The carbon on the left side of the double bond is attached to two methyl groups (CH3). We can eliminate B.

Therefore, A is the best answer.


Q44:

When you are looking for a compound that IS optically active, you want it to have a chiral center. When a carbon is attached to four different constituents, it's a chiral center.

When you have TWO chiral centers in a molecule, there is the possibility that you have a meso compound. A meso compound is the chemistry equivalent of the spiderman meme:

https://i.redd.it/bekphnqftcb41.jpg

One half of the molecule is a mirror image of the other one.

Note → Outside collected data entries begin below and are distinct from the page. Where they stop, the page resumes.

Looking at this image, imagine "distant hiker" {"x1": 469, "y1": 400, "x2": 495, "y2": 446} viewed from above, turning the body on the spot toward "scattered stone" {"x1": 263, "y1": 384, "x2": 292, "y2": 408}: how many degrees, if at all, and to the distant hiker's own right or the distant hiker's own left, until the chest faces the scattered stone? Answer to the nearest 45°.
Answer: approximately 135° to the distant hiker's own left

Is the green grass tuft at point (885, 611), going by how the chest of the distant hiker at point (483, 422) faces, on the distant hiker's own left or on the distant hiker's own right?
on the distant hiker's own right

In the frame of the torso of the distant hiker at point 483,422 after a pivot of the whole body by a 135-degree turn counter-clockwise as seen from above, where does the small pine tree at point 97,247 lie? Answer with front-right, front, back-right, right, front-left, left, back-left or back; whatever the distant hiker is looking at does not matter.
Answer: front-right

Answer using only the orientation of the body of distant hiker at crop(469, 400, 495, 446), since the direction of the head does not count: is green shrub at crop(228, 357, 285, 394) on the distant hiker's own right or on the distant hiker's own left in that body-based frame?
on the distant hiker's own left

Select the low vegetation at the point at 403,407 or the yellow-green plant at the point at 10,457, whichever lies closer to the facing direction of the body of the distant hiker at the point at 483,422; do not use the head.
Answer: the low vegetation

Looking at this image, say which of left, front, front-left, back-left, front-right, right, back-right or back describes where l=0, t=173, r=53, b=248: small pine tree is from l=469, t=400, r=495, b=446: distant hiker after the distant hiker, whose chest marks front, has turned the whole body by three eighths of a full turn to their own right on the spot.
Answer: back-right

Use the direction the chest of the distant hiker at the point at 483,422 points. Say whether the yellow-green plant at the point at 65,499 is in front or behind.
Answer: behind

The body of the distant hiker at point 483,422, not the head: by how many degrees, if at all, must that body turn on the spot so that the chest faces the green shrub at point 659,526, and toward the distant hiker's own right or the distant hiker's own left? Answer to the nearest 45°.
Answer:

If that's true, then EVEN THOUGH there are two chiral centers, the molecule IS NOT OPTICALLY ACTIVE (meaning that it doesn't "rotate light").

OK... so how do we spot the meso compound?

With Fischer projections, it's relatively simple. We need to look for the Fischer projection that has a "mirror plane". Something that looks like this:

https://chem.libretexts.org/@api/deki/files/1574/Meso2_(5).bmp?revision=1

But wait... none of them look like that. 😫

Recall that SINGLE bonds can SPIN. So, we need to try spinning the top half of each of the available answers, and then see if we get a mirror plane.

https://chem.libretexts.org/@api/deki/files/1577/rotated_(1).bmp?revision=1

Trying this out, we can then see that B is the only answer.